Tremendous weekend work from @catch, and nice find from @longwave.
Will the changes in MR11007 address the similar issues in the test-only job? The configuration in the test-only job uses
*with-chrome
instead of*with-selenium-chrome
, so the Selenium env variable changes probably don't apply?Or should addressing the test-only job be split into another issue?
- 🇬🇧United Kingdom catch
with-chrome is the legacy non-w3c driver setup. we have an issue to switch the performance test job to that, should check if there's an existing one for tests only to switch to it too or maybe combine those into one.

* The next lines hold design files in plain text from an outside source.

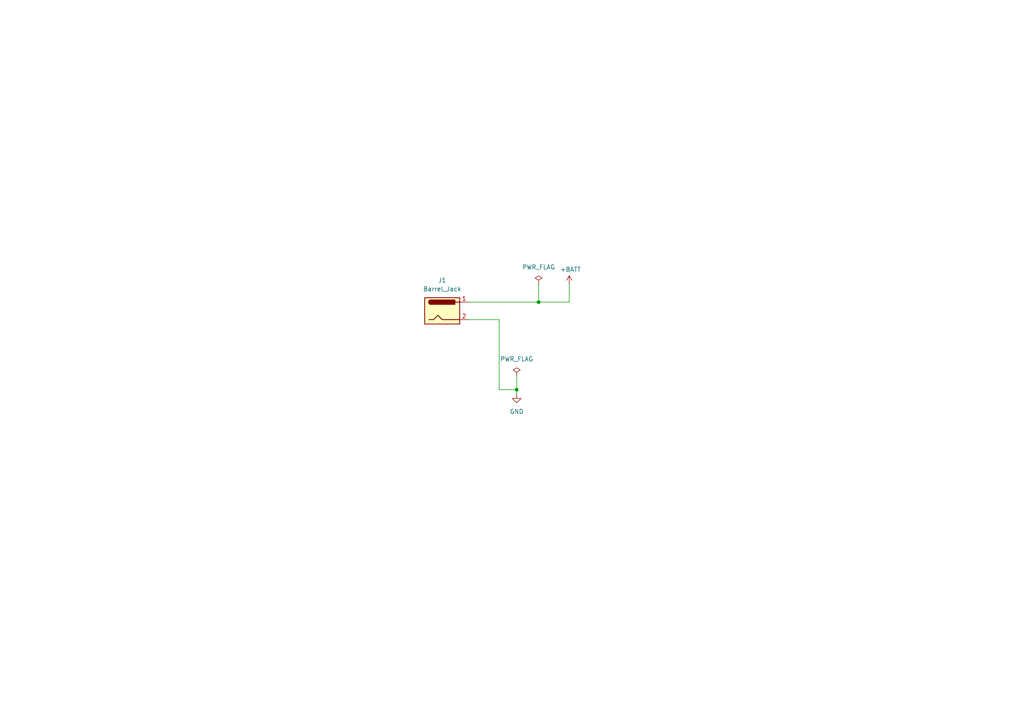
<source format=kicad_sch>
(kicad_sch (version 20211123) (generator eeschema)

  (uuid fdb74a70-daa0-43d0-9a4e-236550d48fe4)

  (paper "A4")

  

  (junction (at 156.21 87.63) (diameter 0) (color 0 0 0 0)
    (uuid 45b5276d-f0f3-40f3-9a78-99aacd9a1bd5)
  )
  (junction (at 149.86 113.03) (diameter 0) (color 0 0 0 0)
    (uuid 66762300-ba15-40dc-b682-1c11951f1f19)
  )

  (wire (pts (xy 144.78 113.03) (xy 149.86 113.03))
    (stroke (width 0) (type default) (color 0 0 0 0))
    (uuid 13dc9070-7aa9-4f2d-a809-b066de096063)
  )
  (wire (pts (xy 149.86 114.3) (xy 149.86 113.03))
    (stroke (width 0) (type default) (color 0 0 0 0))
    (uuid 33dee359-baae-4f63-8f7a-97f6cbb94903)
  )
  (wire (pts (xy 156.21 82.55) (xy 156.21 87.63))
    (stroke (width 0) (type default) (color 0 0 0 0))
    (uuid 610e8826-f233-4765-b1ca-d0c8e400da24)
  )
  (wire (pts (xy 135.89 92.71) (xy 144.78 92.71))
    (stroke (width 0) (type default) (color 0 0 0 0))
    (uuid 6ad1b25c-6bfd-4073-a257-1b01ce1954b9)
  )
  (wire (pts (xy 149.86 109.22) (xy 149.86 113.03))
    (stroke (width 0) (type default) (color 0 0 0 0))
    (uuid 7f3ea2ac-ee02-4683-bf7c-50ef7f9de5b8)
  )
  (wire (pts (xy 144.78 92.71) (xy 144.78 113.03))
    (stroke (width 0) (type default) (color 0 0 0 0))
    (uuid 838fb185-fbfa-449f-9a20-ccb0afff9883)
  )
  (wire (pts (xy 135.89 87.63) (xy 156.21 87.63))
    (stroke (width 0) (type default) (color 0 0 0 0))
    (uuid 90f9d862-6a7d-4517-8cf0-d57e6359494e)
  )
  (wire (pts (xy 165.1 87.63) (xy 165.1 82.55))
    (stroke (width 0) (type default) (color 0 0 0 0))
    (uuid d96ed17b-b1ca-48f7-a49f-a534f27d1ce8)
  )
  (wire (pts (xy 156.21 87.63) (xy 165.1 87.63))
    (stroke (width 0) (type default) (color 0 0 0 0))
    (uuid df9fc0b3-43ab-42e6-b56d-3404eaff0ab6)
  )

  (symbol (lib_id "power:+BATT") (at 165.1 82.55 0) (unit 1)
    (in_bom yes) (on_board yes)
    (uuid 083a073a-9d8a-4234-ae5e-3e5ca0277c4b)
    (property "Reference" "#PWR012" (id 0) (at 165.1 86.36 0)
      (effects (font (size 1.27 1.27)) hide)
    )
    (property "Value" "+BATT" (id 1) (at 165.481 78.1558 0))
    (property "Footprint" "" (id 2) (at 165.1 82.55 0)
      (effects (font (size 1.27 1.27)) hide)
    )
    (property "Datasheet" "" (id 3) (at 165.1 82.55 0)
      (effects (font (size 1.27 1.27)) hide)
    )
    (pin "1" (uuid 83248202-32f1-443a-8af0-a5db2fe1c4e0))
  )

  (symbol (lib_id "power:GND") (at 149.86 114.3 0) (unit 1)
    (in_bom yes) (on_board yes) (fields_autoplaced)
    (uuid 10c49234-1f6c-4693-b387-00ce03bfca37)
    (property "Reference" "#PWR011" (id 0) (at 149.86 120.65 0)
      (effects (font (size 1.27 1.27)) hide)
    )
    (property "Value" "GND" (id 1) (at 149.86 119.38 0))
    (property "Footprint" "" (id 2) (at 149.86 114.3 0)
      (effects (font (size 1.27 1.27)) hide)
    )
    (property "Datasheet" "" (id 3) (at 149.86 114.3 0)
      (effects (font (size 1.27 1.27)) hide)
    )
    (pin "1" (uuid 9aa7e510-451d-490c-bfbe-0e437431a734))
  )

  (symbol (lib_id "power:PWR_FLAG") (at 149.86 109.22 0) (unit 1)
    (in_bom yes) (on_board yes) (fields_autoplaced)
    (uuid a1e3da3a-2a8f-49ff-90c4-6f244f844eb7)
    (property "Reference" "#FLG02" (id 0) (at 149.86 107.315 0)
      (effects (font (size 1.27 1.27)) hide)
    )
    (property "Value" "PWR_FLAG" (id 1) (at 149.86 104.14 0))
    (property "Footprint" "" (id 2) (at 149.86 109.22 0)
      (effects (font (size 1.27 1.27)) hide)
    )
    (property "Datasheet" "~" (id 3) (at 149.86 109.22 0)
      (effects (font (size 1.27 1.27)) hide)
    )
    (pin "1" (uuid b6e3e738-7216-406b-b197-1b57a87191fe))
  )

  (symbol (lib_id "power:PWR_FLAG") (at 156.21 82.55 0) (unit 1)
    (in_bom yes) (on_board yes) (fields_autoplaced)
    (uuid abed4193-6381-4c8b-b238-c398127c37dc)
    (property "Reference" "#FLG03" (id 0) (at 156.21 80.645 0)
      (effects (font (size 1.27 1.27)) hide)
    )
    (property "Value" "PWR_FLAG" (id 1) (at 156.21 77.47 0))
    (property "Footprint" "" (id 2) (at 156.21 82.55 0)
      (effects (font (size 1.27 1.27)) hide)
    )
    (property "Datasheet" "~" (id 3) (at 156.21 82.55 0)
      (effects (font (size 1.27 1.27)) hide)
    )
    (pin "1" (uuid 93d22f1f-4002-4b1e-9619-1f09b2c9d845))
  )

  (symbol (lib_id "Connector:Barrel_Jack") (at 128.27 90.17 0) (unit 1)
    (in_bom yes) (on_board yes) (fields_autoplaced)
    (uuid e0e884f7-52ae-46f9-a039-3a76fafb4721)
    (property "Reference" "J1" (id 0) (at 128.27 81.28 0))
    (property "Value" "Barrel_Jack" (id 1) (at 128.27 83.82 0))
    (property "Footprint" "Connector_BarrelJack:BarrelJack_Horizontal" (id 2) (at 129.54 91.186 0)
      (effects (font (size 1.27 1.27)) hide)
    )
    (property "Datasheet" "~" (id 3) (at 129.54 91.186 0)
      (effects (font (size 1.27 1.27)) hide)
    )
    (pin "1" (uuid a5bdaab2-66c9-433d-8297-473cdb54a2c0))
    (pin "2" (uuid 3f40e979-9c79-4eb3-a2bf-6085bf12e600))
  )
)

</source>
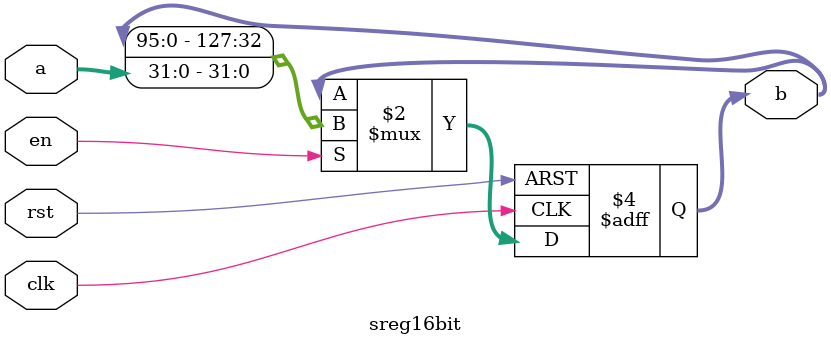
<source format=v>
module sreg16bit  #(parameter N = 127) (a, clk, rst, en, b);
	input [31:0] a;
	input clk, rst, en;
	output reg [N:0] b;
	always @(posedge clk, posedge rst)begin
		if (rst) b = 0;
		else if (en) b <= {b[N - 31 - 1:0], a};
	end
endmodule

</source>
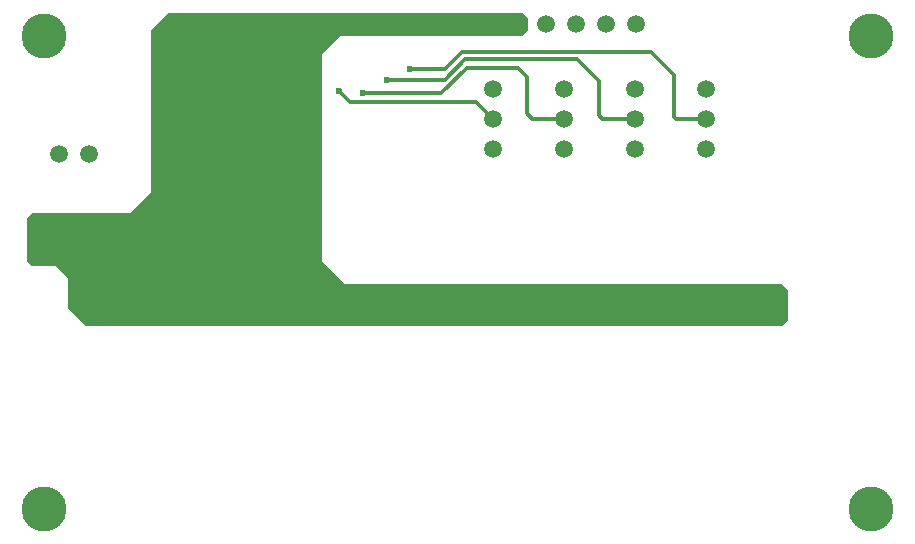
<source format=gbl>
G04*
G04 #@! TF.GenerationSoftware,Altium Limited,Altium Designer,25.6.2 (33)*
G04*
G04 Layer_Physical_Order=2*
G04 Layer_Color=16711680*
%FSLAX44Y44*%
%MOMM*%
G71*
G04*
G04 #@! TF.SameCoordinates,5A2B70AC-5458-4EE4-9834-206D764CF899*
G04*
G04*
G04 #@! TF.FilePolarity,Positive*
G04*
G01*
G75*
%ADD19C,1.5000*%
%ADD21C,0.3000*%
%ADD25C,3.8000*%
%ADD26C,0.6000*%
G36*
X460000Y465000D02*
Y455000D01*
X455000Y450000D01*
X300000D01*
X285000Y435000D01*
Y260000D01*
X305000Y240000D01*
X675000D01*
X680000Y235000D01*
X680000Y210000D01*
X675000Y205000D01*
X85000D01*
X70000Y220000D01*
Y245000D01*
X60000Y255000D01*
X40000D01*
X35000Y260000D01*
Y295000D01*
X40000Y300000D01*
X123000D01*
X140000Y317000D01*
Y455000D01*
X155000Y470000D01*
X455000D01*
X460000Y465000D01*
D02*
G37*
D19*
X62300Y275000D02*
D03*
X87700D02*
D03*
Y350000D02*
D03*
X62300D02*
D03*
X610000Y380000D02*
D03*
X430000Y354600D02*
D03*
Y405400D02*
D03*
Y380000D02*
D03*
X490000Y354600D02*
D03*
Y405400D02*
D03*
Y380000D02*
D03*
X550000Y354600D02*
D03*
Y405400D02*
D03*
Y380000D02*
D03*
X610000Y354600D02*
D03*
Y405400D02*
D03*
X449200Y460000D02*
D03*
X474600D02*
D03*
X500000D02*
D03*
X525400D02*
D03*
X550800D02*
D03*
D21*
X184065Y224935D02*
Y224935D01*
Y224935D02*
X184130Y224870D01*
X299800Y403500D02*
X309000Y394300D01*
X415700D02*
X430000Y380000D01*
X309000Y394300D02*
X415700D01*
X403915Y436500D02*
X563900D01*
X583400Y417000D01*
Y381757D02*
Y417000D01*
Y381757D02*
X585157Y380000D01*
X610000D01*
X406400Y430500D02*
X501000D01*
X519400Y382900D02*
Y412100D01*
X501000Y430500D02*
X519400Y412100D01*
X407585Y423200D02*
X450800D01*
X458500Y384700D02*
Y415500D01*
X450800Y423200D02*
X458500Y415500D01*
X386185Y401800D02*
X407585Y423200D01*
X319900Y401800D02*
X386185D01*
X360100Y422300D02*
X389715D01*
X403915Y436500D01*
X389000Y413100D02*
X406400Y430500D01*
X458500Y384700D02*
X463200Y380000D01*
X360000Y422400D02*
X360100Y422300D01*
X340000Y412700D02*
X340400Y413100D01*
X389000D01*
X519400Y382900D02*
X522300Y380000D01*
X550000D01*
X463200D02*
X490000D01*
D25*
X50000Y450000D02*
D03*
X750000D02*
D03*
X50000Y50000D02*
D03*
X750000D02*
D03*
D26*
X230000Y280000D02*
D03*
X245000D02*
D03*
X260000D02*
D03*
Y295000D02*
D03*
X245000D02*
D03*
X230000D02*
D03*
Y310000D02*
D03*
X245000D02*
D03*
X260000D02*
D03*
X150000Y355000D02*
D03*
Y340000D02*
D03*
Y325000D02*
D03*
Y310000D02*
D03*
X140000Y300000D02*
D03*
Y285000D02*
D03*
X125000D02*
D03*
Y270000D02*
D03*
X110000D02*
D03*
Y285000D02*
D03*
X235000Y425000D02*
D03*
X220000D02*
D03*
X205000D02*
D03*
X190000D02*
D03*
X175000D02*
D03*
X654000Y225000D02*
D03*
Y215000D02*
D03*
X494000Y225000D02*
D03*
Y215000D02*
D03*
X334000Y225000D02*
D03*
X344000D02*
D03*
Y215000D02*
D03*
X194000D02*
D03*
Y225000D02*
D03*
X644000D02*
D03*
X484000D02*
D03*
X184130Y224870D02*
D03*
X360000Y422400D02*
D03*
X340000Y412700D02*
D03*
X319900Y401800D02*
D03*
X299800Y403500D02*
D03*
M02*

</source>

tbh I don't think those environment variables affect those jobs but am not 100% sure that they don't either.
- 🇬🇧United Kingdom catch
Added a comment to the mink reset.
Yes same problem in gitlab templates, I opened 🐛 Set SE_START_XVFB: 'true' for selenium w3c testing Active .
- 🇬🇧United Kingdom catch
Since the only eventual change here was in the YAML config and a comment, going to self-RTBC here.
-
longwave →
committed 03ef97f4 on 11.x
Issue #3494332 by catch, berdir, longwave, godotislate, oily, rkoller,...
-
longwave →
committed 03ef97f4 on 11.x
- 🇬🇧United Kingdom longwave UK
Not backported to 11.1.x because of the minor behaviour change, it should be enough to catch things in 11.x and backport any necessary bug fixes. Also not backported to 10.5.x because we are using the non-W3C container there which doesn't appear to exhibit this problem.
Committed and pushed to 11.x, thanks!
Automatically closed - issue fixed for 2 weeks with no activity.